_ACTIVITY:_ Go through the listing below and report how many lines contain the word "pattern"; write no other words.
*** EXTRACTED DATA ***
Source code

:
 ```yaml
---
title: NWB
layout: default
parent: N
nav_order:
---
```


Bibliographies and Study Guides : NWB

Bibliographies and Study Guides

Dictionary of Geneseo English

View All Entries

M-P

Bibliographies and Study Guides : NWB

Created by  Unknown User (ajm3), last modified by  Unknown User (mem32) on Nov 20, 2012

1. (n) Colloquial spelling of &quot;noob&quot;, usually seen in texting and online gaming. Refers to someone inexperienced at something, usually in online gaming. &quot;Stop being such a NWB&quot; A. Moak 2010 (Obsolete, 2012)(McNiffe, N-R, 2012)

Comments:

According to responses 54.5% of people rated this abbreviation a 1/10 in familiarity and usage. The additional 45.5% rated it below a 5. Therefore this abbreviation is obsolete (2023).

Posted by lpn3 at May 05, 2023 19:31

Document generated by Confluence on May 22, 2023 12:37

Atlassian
*** End of EXTRACTED DATA ***
*** EXTRACTED DATA ***
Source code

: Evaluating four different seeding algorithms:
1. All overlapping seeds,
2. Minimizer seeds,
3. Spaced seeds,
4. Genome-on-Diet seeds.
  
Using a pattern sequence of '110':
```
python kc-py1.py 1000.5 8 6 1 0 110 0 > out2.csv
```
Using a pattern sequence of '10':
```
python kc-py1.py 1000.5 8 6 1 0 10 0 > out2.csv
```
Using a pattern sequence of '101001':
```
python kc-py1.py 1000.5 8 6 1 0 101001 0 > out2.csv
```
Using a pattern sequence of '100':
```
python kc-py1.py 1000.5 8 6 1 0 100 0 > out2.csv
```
*** End of EXTRACTED DATA ***
_SOLUTION TO THE EXERCISE:_ 4